Der Eklat war längst perfekt. Da kam Präsident Gerhard Mayer-Vorfelder, tat so, als sei nichts gewesen und zündete Nebelkerzen. "Es war abgesprochen, dass Balakow die erste Halbzeit alles gibt, was er hat. Der Trainer denkt, dass er nicht fit ist", sagte der erfahrene Krisenmanager "MV". "Eine völlig normale Sache." Nun ist bekannt, dass der ehemalige Minister öfter mal Dinge sagt, die er selbst nicht so recht glaubt. Er gilt als einer der letzten Verbündeten des Bulgaren. Auch über den Präsidenten wird gemunkelt, es wolle ihn im Verein keiner mehr so recht. So etwas schweißt zusammen.

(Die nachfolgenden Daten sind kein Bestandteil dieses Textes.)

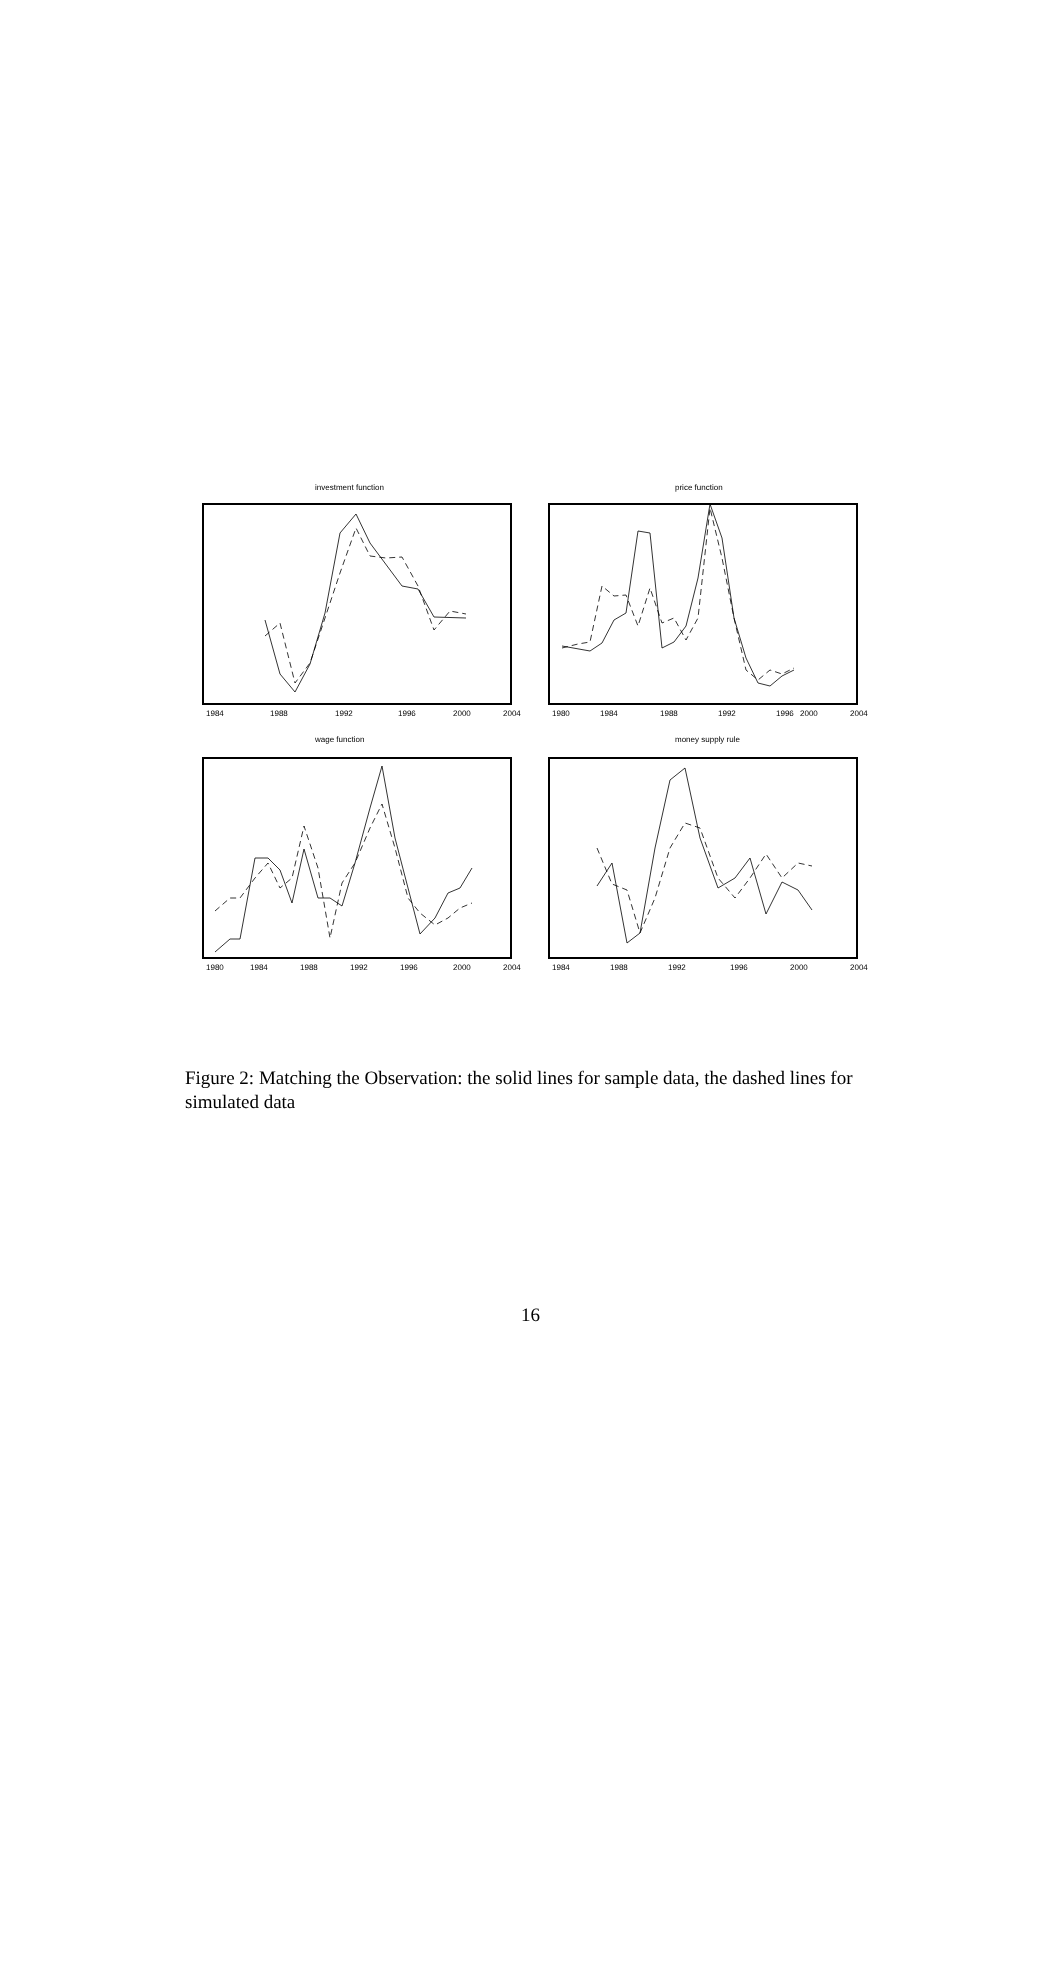investment function
1984
1988
1992
1996
2000
2004
price function
1980
1984
1988
1992
1996
2000
2004
wage function
1980
1984
1988
1992
1996
2000
2004
money supply rule
1984
1988
1992
1996
2000
2004
Figure 2: Matching the Observation: the solid lines for sample data, the dashed lines for simulated data
16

"Das letzte Mal hat er gesagt, er ist gegangen, weil er Fragen der Reporter ausweichen wollte. Ich bin gespannt, was er jetzt erzählt", sagte Rangnick zu Balakows Flucht und zog die Brauen hoch. "Es ist sicher ein Gespräch angesagt", so der VfB-Coach. Nach Friedenspfeife und inniger Versöhnung hörte sich das nicht unbedingt an. Wie sein Präsident scheiterte Rangnick beim Versuch, den tiefen Disput zu verharmlosen: "Ich will ihn nicht vom Sockel stoßen oder demontieren. Das ist absoluter Schwachsinn". Balakow passe sehr wohl in sein System, wenn er gut spiele und sich einfüge.

Selbst wenn sie beim VfB alle Scherben wieder zusammenkehren, die Probleme werden sie nicht los. Rangnick darf sich als Sieger im Machtkampf fühlen, und er wird mit aller Konsequenz dazwischenhauen, wenn er das neue Ziel Uefa-Cup gefährdet sieht. Viel wird davon abhängen, ob Balakow im Herbst seiner Karriere klein beigibt. Vielleicht müssen die Stuttgarter Reporter demnächst gar nicht mehr nach unten rennen, vielleicht sitzt ja Krassimir Balakow bald ganz in ihrer Nähe auf der Tribüne.